Face à un patient se plaignant de troubles digestifs (douleurs abdominales, ballonnements, troubles du transit, dyspepsie…), le gastro-entérologue doit affiner son interrogatoire pour mieux connaître son patient. « Je reçois beaucoup de patients souffrant du syndrome de l'intestin irritable. Ces derniers viennent souvent me voir en dernier recours, après avoir effectué tous types d'examens médicaux et pris de nombreux traitements inefficaces. Je leur demande systématiquement s'ils sont stressés, anxieux et s'ils ont subi des traumatismes durant l'enfance : séparation maternelle, divorce difficile des parents, perte d'un être cher, maltraitance, viol… 30 à 50 % des personnes souffrant du syndrome de l’intestin irritable ont des antécédents d’abus physiques ou sexuels. », souligne le Pr Bruno Bonaz, gastro-entérologue au CHU de Grenoble.
Cette démarche reste peu commune chez les gastro-entérologues et généralistes, faute de temps et de formation. Or elle permet souvent de mettre fin à l'errance thérapeutique du patient. Une étude (1) a notamment montré que des rats ou des souris nouveau-nés, séparés 3 heures par jour de leur mère pendant 7 à 10 jours développaient une hypersensibilité du côlon à l'âge adulte. « Ces travaux ont consisté à gonfler des ballonnets introduits dans le tube digestif de rats et souris adultes séparés (ou non) de leur mère durant leur enfance. Ils ont démontré que les animaux ayant vécu le traumatisme de la séparation maternelle tôt, dans leur enfance, étaient beaucoup plus sensibles à la distension du côlon que les autres, comme on l'observe dans le syndrome de l'intestin irrritable », précise le Pr Bonaz.
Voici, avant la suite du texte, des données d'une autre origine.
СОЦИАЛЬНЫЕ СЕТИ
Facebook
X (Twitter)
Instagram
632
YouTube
Le rôle clé d'une neurohormone
Outre les traumatismes de l'enfance, une vie quotidienne stressante (difficultés conjugales, professionnelles, précarité…) peut provoquer des troubles digestifs récurrents. De fait, le stress a un impact sur le système digestif : il entraîne des troubles de la sécrétion, de la motricité, de la sensibilité, de l’immunité et de la perméabilité du tube digestif. « Dans le tronc cérébral se trouve le noyau de Barrington. Ce noyau commande le système parasympathique sacré (qui contrôle la motricité de la partie terminale du côlon) et en cas de stress, il libère une neurohormone : le CRF (corticophin-releasing-factor) qui a, parfois, des effets indésirables sur notre système digestif. Le CRF se lie à des récepteurs particuliers CRF1 et CRF2. Le CRF1 se trouve dans de nombreuses structures du cerveau, mais aussi, dans le tube digestif (côlon, notamment). Le stress stimule la motricité et la sécrétion colique via le CRF1. Le CRF2 se trouve dans le cerveau mais également dans le tube digestif (estomac, notamment). Le stress inhibe la vidange de l’estomac via le CRF2 », explique le Pr Bonaz.
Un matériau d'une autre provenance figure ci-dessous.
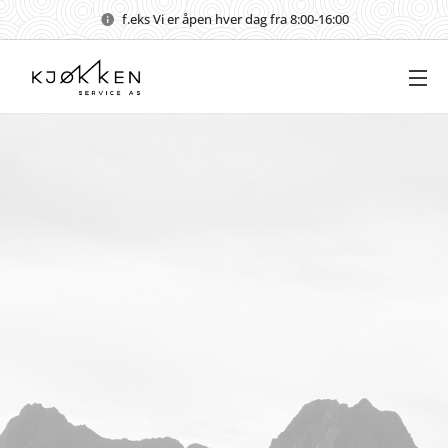
f.eks Vi er åpen hver dag fra 8:00-16:00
Des thérapies complémentaires
Pour ses patients souffrant de colopathie fonctionnelle, le Pr Bonaz propose des thérapies complémentaires. « Je pratique notamment l'hypnose. Cette technique permet aux patients de diminuer leur niveau de stress et de mieux accepter leurs traumatismes. Souvent, après quelques séances d'hypnose, les symptômes de colopathie fonctionnelle ont diminué ou disparu. Lorsque ce n'est pas le cas, je suggère à mes patients de pratiquer une activité relaxante qui leur plaît : sports, yoga, randonnée… », note le Pr Bonaz.
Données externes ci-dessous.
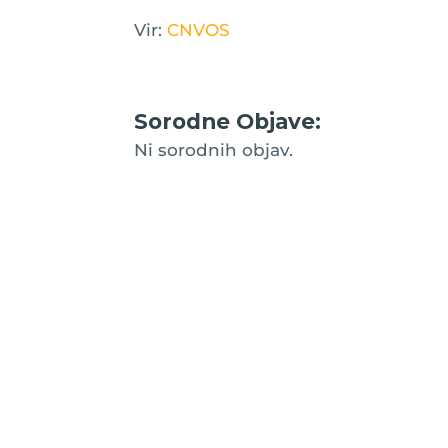
Vir:
CNVOS
Sorodne Objave:
Ni sorodnih objav.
Si le lien entre le stress néonatal et les troubles fonctionnels intestinaux est démontré ; les études ne sont pas encore assez nombreuses pour prouver ce lien chez les patients souffrant de maladies intestinales inflammatoires. « Pourtant, dans la pratique, un grand nombre de patients ayant la maladie de Crohn ou une rectocolite hémorragique sont stressés et/ou ont été victimes de traumatismes durant l'enfance », conclut le Pr Bonaz.
D'après un entretien avec le Pr Pr Bruno Bonaz, gastro-entérologue au CHU de Grenoble.